Tasks and exercises:
a) Please reproduce everything in the Terex mixer truck article from "Signs of the" down to "- 206-inch wheelbase.".
b) In the Terex mixer truck article, what is the fully loaded turning radius of the FDB6000 with its redesigned steering system?
c) Go on with the Terex mixer truck article from the point where it stops.

Selected passage:
>> start

The Rise of the Mixer Trucks: Terex intros two new trucks after economy forces production halt
“The first few steps we took were an outreach,” Rinas said Terex kept some ‘tribal’ knowledge by reaching out to the people who had worked in the design and production and also by reaching out to customers.
“We heard from customers, ‘Don’t mess with the basic truck,’ and ‘It has a good chassis so don’t change that,” Rinas noted. “Our clean sheet idea went out the window. We focused on the brake system, making the cab more comfortable and ergonomic, and powder coating and sealing the paint before parts were bolted on.”
The new trucks feature more than 100 design updates including cab and components, air, electrical and brake systems, axle configuration and steering.
Signs of the truck market rebound marked the start of 2013 front discharge mixer truck production. “We believe this will be a very strong year even with a tenuous economy,” Rinas said.
Highlights of the two new trucks include the following:
TerexFDB6000 Front Discharge mixer
- 206-inch wheelbase.
- 391-inch front axle to the to hydraulic tag axle span to meet Federal Bridge Formula standards while carrying a full load of concrete.
- Design changes to axle spacing and wheelbase has resulted in increased payload and truck profit potential.
- Standard are an 11-cubic-yard mixer drum and a 9-inch cone extension. The mixer drum is a 3/16-inch thick AR400 steel drum shell with 0.25-inch thick AR230 steel fins and flights inside the mixing area.
- Redesigned steering system, which allows the truck to take full advantage of the Marmon-Herrington front axle’s 42-degree wheel cut. This reduces the fully loaded turning radius to 68 feet, more than 23 percent tighter than previous designs. Rinas calls this a “game changer” for ready mix concrete producers.

>> end

Information given:
>> start

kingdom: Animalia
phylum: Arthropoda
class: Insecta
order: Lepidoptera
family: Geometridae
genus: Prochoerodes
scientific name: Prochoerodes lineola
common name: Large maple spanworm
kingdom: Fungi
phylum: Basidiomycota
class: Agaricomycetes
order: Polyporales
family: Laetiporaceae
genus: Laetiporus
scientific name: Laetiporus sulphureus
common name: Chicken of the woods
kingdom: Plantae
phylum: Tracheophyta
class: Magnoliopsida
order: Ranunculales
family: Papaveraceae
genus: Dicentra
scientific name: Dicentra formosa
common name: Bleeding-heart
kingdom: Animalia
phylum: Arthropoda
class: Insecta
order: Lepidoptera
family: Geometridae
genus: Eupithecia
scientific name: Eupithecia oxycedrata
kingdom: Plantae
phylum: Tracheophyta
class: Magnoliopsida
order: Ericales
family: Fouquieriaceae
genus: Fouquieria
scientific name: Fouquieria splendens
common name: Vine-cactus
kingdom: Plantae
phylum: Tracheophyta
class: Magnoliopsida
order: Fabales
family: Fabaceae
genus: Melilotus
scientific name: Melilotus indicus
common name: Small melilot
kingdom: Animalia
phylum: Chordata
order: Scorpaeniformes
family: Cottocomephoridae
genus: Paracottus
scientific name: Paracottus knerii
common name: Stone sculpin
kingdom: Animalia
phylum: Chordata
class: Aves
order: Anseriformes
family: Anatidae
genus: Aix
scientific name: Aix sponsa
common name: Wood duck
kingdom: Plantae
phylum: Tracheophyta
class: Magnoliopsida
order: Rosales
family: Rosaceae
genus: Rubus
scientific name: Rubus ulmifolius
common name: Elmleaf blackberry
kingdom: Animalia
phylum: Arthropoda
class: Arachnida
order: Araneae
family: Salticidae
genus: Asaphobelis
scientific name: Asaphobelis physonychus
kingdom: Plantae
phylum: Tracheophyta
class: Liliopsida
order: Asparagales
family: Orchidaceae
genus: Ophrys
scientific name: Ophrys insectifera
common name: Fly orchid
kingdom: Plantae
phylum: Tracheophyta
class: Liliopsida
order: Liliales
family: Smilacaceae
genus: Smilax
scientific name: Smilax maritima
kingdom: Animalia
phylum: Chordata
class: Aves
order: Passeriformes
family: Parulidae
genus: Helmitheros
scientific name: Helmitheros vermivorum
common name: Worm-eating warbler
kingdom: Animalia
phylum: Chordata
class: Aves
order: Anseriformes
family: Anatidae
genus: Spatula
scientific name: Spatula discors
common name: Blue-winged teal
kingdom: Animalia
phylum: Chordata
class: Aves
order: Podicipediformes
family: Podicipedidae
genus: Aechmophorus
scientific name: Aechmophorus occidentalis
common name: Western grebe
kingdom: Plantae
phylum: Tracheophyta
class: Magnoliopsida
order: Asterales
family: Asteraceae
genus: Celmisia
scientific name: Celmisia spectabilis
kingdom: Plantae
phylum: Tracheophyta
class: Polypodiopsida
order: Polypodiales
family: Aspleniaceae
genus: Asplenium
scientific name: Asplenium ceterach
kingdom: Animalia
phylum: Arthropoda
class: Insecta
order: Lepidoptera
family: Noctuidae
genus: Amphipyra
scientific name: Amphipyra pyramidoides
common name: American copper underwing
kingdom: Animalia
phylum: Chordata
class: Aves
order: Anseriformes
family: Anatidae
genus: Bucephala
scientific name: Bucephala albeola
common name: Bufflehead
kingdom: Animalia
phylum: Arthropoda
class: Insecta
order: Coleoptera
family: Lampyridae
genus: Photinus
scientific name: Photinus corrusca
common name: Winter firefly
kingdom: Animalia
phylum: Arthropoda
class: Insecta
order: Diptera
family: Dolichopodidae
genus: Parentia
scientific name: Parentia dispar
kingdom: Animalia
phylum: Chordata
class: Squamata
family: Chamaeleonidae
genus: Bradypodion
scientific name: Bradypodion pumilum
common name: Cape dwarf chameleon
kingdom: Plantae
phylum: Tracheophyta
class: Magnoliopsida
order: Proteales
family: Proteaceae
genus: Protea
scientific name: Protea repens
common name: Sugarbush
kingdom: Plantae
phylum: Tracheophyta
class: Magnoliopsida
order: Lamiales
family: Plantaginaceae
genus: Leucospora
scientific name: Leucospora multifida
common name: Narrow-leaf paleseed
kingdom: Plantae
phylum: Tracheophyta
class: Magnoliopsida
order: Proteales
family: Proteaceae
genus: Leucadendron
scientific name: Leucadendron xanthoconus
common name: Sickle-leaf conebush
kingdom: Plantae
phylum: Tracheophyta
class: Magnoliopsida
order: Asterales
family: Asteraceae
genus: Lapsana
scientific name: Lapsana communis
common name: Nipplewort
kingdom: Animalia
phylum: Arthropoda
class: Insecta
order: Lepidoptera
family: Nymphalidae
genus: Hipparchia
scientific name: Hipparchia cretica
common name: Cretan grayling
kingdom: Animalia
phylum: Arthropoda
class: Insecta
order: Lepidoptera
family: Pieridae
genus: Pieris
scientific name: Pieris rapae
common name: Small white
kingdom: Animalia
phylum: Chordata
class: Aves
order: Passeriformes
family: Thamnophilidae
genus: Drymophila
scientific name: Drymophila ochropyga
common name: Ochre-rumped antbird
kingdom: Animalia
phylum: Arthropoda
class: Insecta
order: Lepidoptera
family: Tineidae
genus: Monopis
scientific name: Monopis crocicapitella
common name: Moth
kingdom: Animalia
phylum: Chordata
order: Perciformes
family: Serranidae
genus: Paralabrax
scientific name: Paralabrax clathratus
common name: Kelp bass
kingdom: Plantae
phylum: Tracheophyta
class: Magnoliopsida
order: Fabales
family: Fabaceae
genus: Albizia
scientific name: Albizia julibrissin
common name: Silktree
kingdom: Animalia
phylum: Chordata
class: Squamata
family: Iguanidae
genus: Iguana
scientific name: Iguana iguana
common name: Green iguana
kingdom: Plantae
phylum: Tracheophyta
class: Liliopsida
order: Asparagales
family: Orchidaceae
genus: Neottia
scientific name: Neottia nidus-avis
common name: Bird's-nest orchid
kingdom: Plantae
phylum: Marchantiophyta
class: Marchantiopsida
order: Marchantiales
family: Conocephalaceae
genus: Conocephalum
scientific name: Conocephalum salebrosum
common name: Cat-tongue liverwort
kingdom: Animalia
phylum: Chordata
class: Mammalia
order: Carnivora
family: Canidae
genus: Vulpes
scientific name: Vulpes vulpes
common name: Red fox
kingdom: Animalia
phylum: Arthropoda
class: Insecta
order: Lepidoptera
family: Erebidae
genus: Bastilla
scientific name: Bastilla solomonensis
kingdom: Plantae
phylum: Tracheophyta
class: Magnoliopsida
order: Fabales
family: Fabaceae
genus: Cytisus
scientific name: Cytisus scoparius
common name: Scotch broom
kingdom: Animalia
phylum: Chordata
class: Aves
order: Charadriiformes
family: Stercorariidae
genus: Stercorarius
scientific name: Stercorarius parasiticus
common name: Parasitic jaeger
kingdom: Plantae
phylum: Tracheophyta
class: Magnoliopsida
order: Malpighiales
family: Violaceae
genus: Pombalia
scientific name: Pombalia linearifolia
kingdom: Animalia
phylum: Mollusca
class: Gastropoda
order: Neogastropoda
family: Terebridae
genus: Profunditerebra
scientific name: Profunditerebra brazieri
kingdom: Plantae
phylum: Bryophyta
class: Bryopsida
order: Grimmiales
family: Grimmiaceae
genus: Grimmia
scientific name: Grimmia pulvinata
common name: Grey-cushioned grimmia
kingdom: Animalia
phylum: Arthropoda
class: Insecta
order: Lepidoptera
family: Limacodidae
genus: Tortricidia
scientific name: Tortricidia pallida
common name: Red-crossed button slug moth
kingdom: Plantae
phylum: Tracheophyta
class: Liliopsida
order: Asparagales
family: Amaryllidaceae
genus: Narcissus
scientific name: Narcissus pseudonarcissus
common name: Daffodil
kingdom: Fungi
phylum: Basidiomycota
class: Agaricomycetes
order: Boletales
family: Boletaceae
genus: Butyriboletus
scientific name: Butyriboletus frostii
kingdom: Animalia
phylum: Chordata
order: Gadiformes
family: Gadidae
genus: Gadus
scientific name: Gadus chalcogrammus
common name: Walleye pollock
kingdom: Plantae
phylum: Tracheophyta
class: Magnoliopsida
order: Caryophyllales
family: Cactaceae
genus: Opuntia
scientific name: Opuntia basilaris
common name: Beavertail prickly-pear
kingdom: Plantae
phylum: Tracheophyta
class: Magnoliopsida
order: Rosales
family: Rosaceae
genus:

>> end

The results:
a)
Signs of the truck market rebound marked the start of 2013 front discharge mixer truck production. “We believe this will be a very strong year even with a tenuous economy,” Rinas said.
Highlights of the two new trucks include the following:
TerexFDB6000 Front Discharge mixer
- 206-inch wheelbase.

b) 68 feet.

c)
- Also notable is that changes to the steering system design freed up 3-inches of space underneath the cab nose, resulting in 8.5-inches of additional legroom inside the cab. The cab should comfortably fit a person who is 6 feet, 6 inches tall, according to Terex.
- The lift axles are now controlled by a single lift axle control module (LACM), as opposed to four valves per axle on previous model designs.
- Additional features include a new door and latching system to prevent operators from getting locked out of the cab; hanging pedals, which include a new brake pedal that better resists corrosion for improved longevity; and a brighter LED dome light with door entry switch to improve visibility inside the cab.
- Newly designed aluminum front fenders are 28 percent thicker than previous models to increase strength and durability.
Terex FD5000 “Great Lakes” Front Discharge mixer truck
- 197-inch wheelbase, an increase compared to previous five-axle models.
- 11 cubic-yard drum with no cone extension is standard. The drum shell thickness is 3/16-inches and is constructed of AR400 material.
- Fins and flights in the mixer area are constructed of AR230 material with 0.25-inch thickness.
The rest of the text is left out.